§ **Exercise objective**
Write out the lines from the top of the material through the line with "micrograph of human", exactly and with nothing added.

§ **Data block**
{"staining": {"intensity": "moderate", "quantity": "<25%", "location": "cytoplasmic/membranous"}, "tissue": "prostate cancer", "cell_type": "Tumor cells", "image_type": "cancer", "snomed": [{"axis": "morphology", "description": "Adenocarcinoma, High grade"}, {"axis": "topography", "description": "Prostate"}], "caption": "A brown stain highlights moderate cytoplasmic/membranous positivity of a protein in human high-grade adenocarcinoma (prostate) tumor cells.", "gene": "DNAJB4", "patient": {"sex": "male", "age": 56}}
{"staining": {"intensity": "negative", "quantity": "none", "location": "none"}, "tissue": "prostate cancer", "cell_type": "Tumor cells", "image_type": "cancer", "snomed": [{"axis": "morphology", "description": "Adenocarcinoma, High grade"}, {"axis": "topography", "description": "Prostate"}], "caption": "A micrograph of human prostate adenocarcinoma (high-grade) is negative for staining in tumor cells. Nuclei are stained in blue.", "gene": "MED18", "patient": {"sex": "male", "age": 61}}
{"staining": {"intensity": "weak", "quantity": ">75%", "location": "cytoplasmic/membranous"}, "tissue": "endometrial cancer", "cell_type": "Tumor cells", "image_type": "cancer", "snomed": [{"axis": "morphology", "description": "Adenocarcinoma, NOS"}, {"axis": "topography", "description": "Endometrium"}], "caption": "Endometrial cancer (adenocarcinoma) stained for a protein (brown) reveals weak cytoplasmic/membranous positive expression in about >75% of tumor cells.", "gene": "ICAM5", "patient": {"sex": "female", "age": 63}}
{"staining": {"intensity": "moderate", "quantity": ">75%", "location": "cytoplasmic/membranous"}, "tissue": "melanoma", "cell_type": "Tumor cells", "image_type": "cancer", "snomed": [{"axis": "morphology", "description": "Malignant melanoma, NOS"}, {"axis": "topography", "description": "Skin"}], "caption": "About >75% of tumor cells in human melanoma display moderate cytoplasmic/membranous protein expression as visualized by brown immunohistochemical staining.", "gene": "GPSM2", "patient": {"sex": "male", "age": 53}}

§ **Answer space**
{"staining": {"intensity": "moderate", "quantity": "<25%", "location": "cytoplasmic/membranous"}, "tissue": "prostate cancer", "cell_type": "Tumor cells", "image_type": "cancer", "snomed": [{"axis": "morphology", "description": "Adenocarcinoma, High grade"}, {"axis": "topography", "description": "Prostate"}], "caption": "A brown stain highlights moderate cytoplasmic/membranous positivity of a protein in human high-grade adenocarcinoma (prostate) tumor cells.", "gene": "DNAJB4", "patient": {"sex": "male", "age": 56}}
{"staining": {"intensity": "negative", "quantity": "none", "location": "none"}, "tissue": "prostate cancer", "cell_type": "Tumor cells", "image_type": "cancer", "snomed": [{"axis": "morphology", "description": "Adenocarcinoma, High grade"}, {"axis": "topography", "description": "Prostate"}], "caption": "A micrograph of human prostate adenocarcinoma (high-grade) is negative for staining in tumor cells. Nuclei are stained in blue.", "gene": "MED18", "patient": {"sex": "male", "age": 61}}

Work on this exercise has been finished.